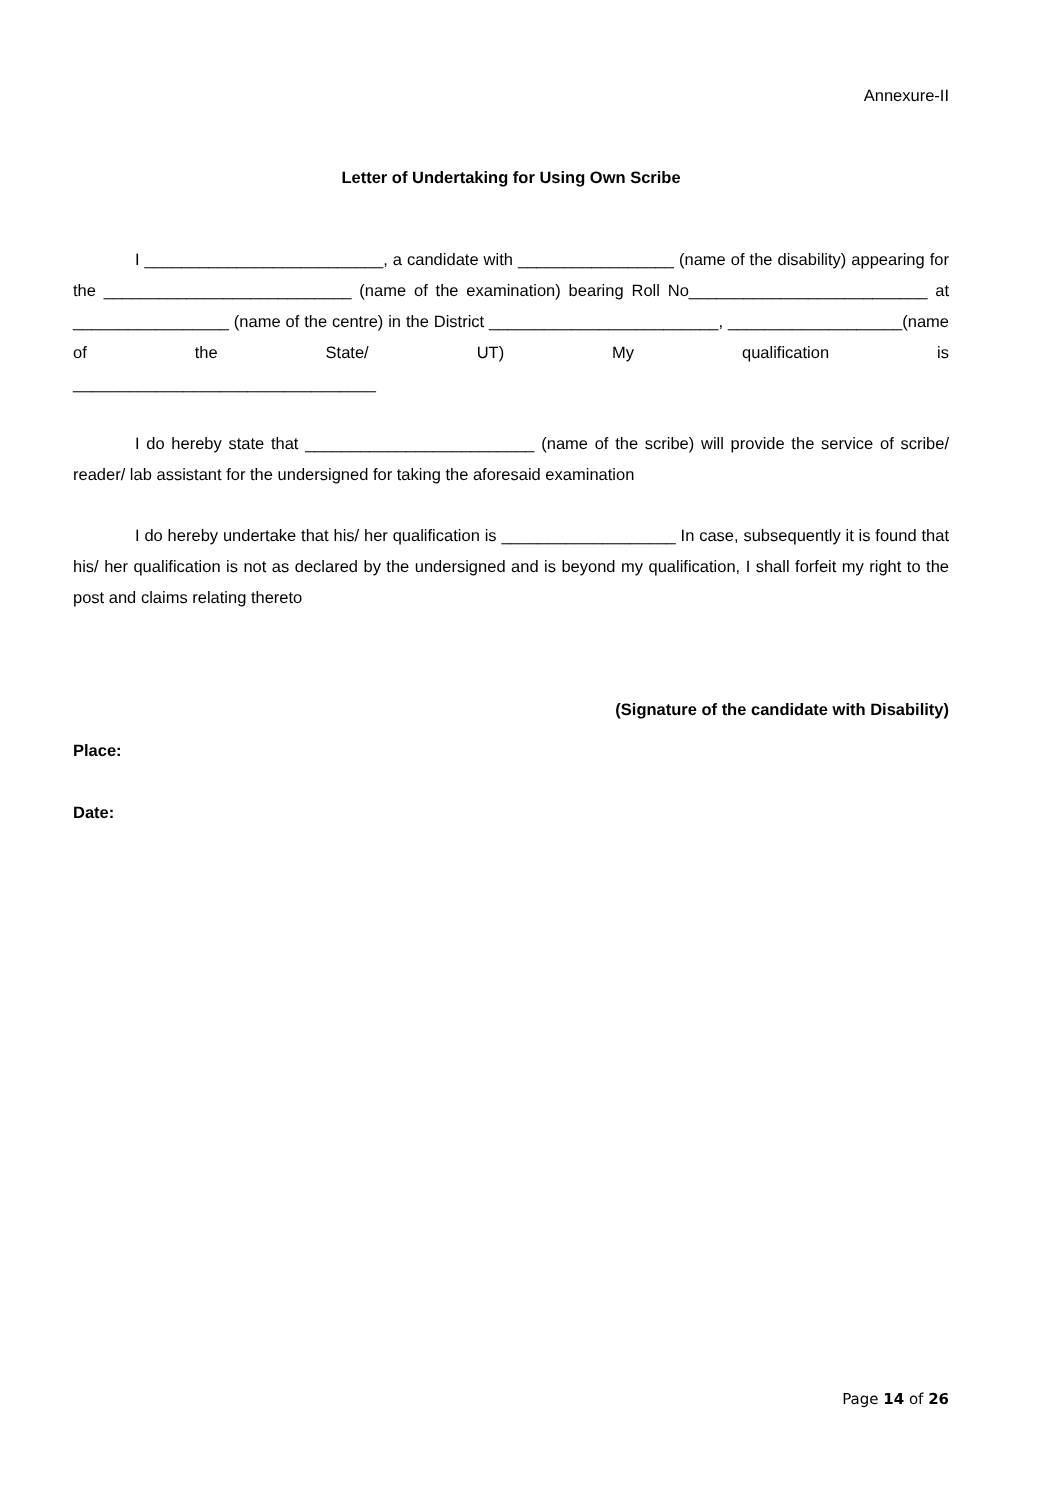Annexure-II
Letter of Undertaking for Using Own Scribe
I __________________________, a candidate with _________________ (name of the disability) appearing for the ___________________________ (name of the examination) bearing Roll No__________________________ at _________________ (name of the centre) in the District _________________________, ___________________(name of the State/ UT) My qualification is
_________________________________
I do hereby state that _________________________ (name of the scribe) will provide the service of scribe/ reader/ lab assistant for the undersigned for taking the aforesaid examination
I do hereby undertake that his/ her qualification is ___________________ In case, subsequently it is found that his/ her qualification is not as declared by the undersigned and is beyond my qualification, I shall forfeit my right to the post and claims relating thereto
(Signature of the candidate with Disability)
Place:
Date:
Page 14 of 26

> Task goal
Everything from the line containing "I do hereby state" through the final line of the listing, inclusive, must be reproduced exactly; leave out the rest.

> Your solution
I do hereby state that _________________________ (name of the scribe) will provide the service of scribe/ reader/ lab assistant for the undersigned for taking the aforesaid examination
I do hereby undertake that his/ her qualification is ___________________ In case, subsequently it is found that his/ her qualification is not as declared by the undersigned and is beyond my qualification, I shall forfeit my right to the post and claims relating thereto
(Signature of the candidate with Disability)
Place:
Date:
Page 14 of 26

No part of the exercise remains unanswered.